• PROBLEM DESCRIPTION
Transcribe the text from each of the data items below line for line, without changes, and omit the pictures from your answer.

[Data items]
'''
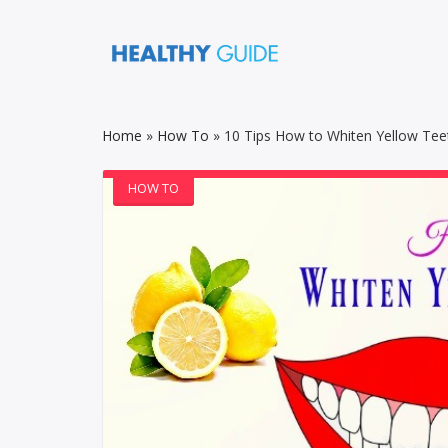
Home
»
How To
»
10 Tips How to Whiten Yellow Teet
HOW TO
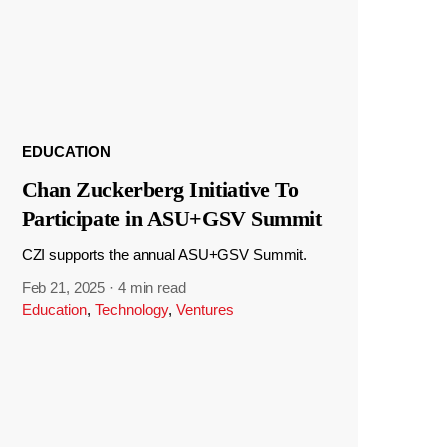
EDUCATION
Chan Zuckerberg Initiative To
Participate in ASU+GSV Summit
CZI supports the annual ASU+GSV Summit.
Feb 21, 2025
·
4 min read
Education
,
Technology
,
Ventures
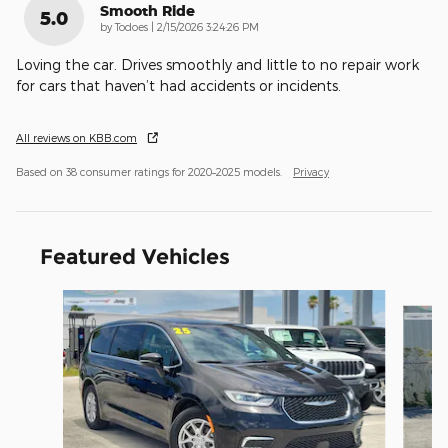
Smooth Ride
5.0
on
by
Todoes
|
2/15/2026 3:24:26 PM
Loving the car. Drives smoothly and little to no repair work
for cars that haven’t had accidents or incidents.
All reviews on KBB.com
Based on 38 consumer ratings for 2020–2025 models.
Privacy
Featured Vehicles
Slide 1 of 6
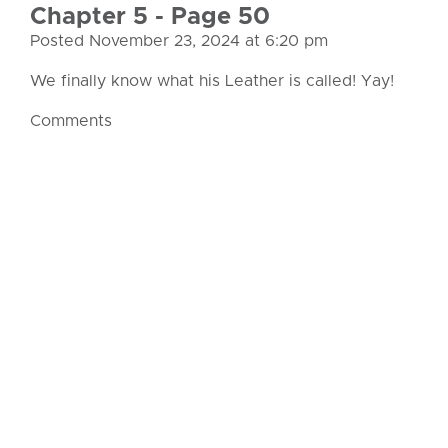
Chapter 5 - Page 50
Posted November 23, 2024 at 6:20 pm
We finally know what his Leather is called! Yay!
Comments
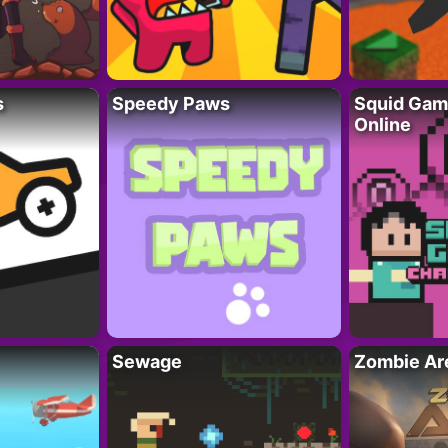
s
Speedy Paws
Squid Gam
Online
Sewage
Zombie Ar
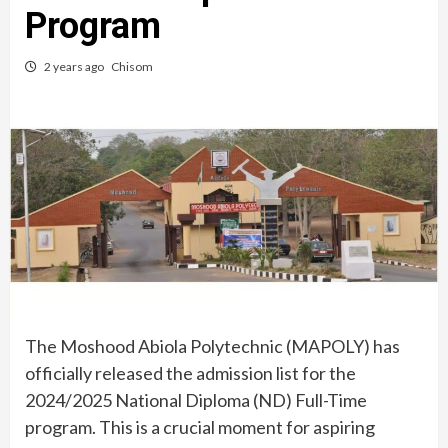
Program
2 years ago
Chisom
The Moshood Abiola Polytechnic (MAPOLY) has
officially released the admission list for the
2024/2025 National Diploma (ND) Full-Time
program. This is a crucial moment for aspiring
'''
• ANSWER TO THIS TASK
Home
»
How To
»
10 Tips How to Whiten Yellow Teet
HOW TO
EDUCATION
Chan Zuckerberg Initiative To
Participate in ASU+GSV Summit
CZI supports the annual ASU+GSV Summit.
Feb 21, 2025
·
4 min read
Education
,
Technology
,
Ventures
Smooth Ride
5.0
on
by
Todoes
|
2/15/2026 3:24:26 PM
Loving the car. Drives smoothly and little to no repair work
for cars that haven’t had accidents or incidents.
All reviews on KBB.com
Based on 38 consumer ratings for 2020–2025 models.
Privacy
Featured Vehicles
Slide 1 of 6
Chapter 5 - Page 50
Posted November 23, 2024 at 6:20 pm
We finally know what his Leather is called! Yay!
Comments
s
Speedy Paws
Squid Gam
Online
Sewage
Zombie Ar
Program
2 years ago
Chisom
The Moshood Abiola Polytechnic (MAPOLY) has
officially released the admission list for the
2024/2025 National Diploma (ND) Full-Time
program. This is a crucial moment for aspiring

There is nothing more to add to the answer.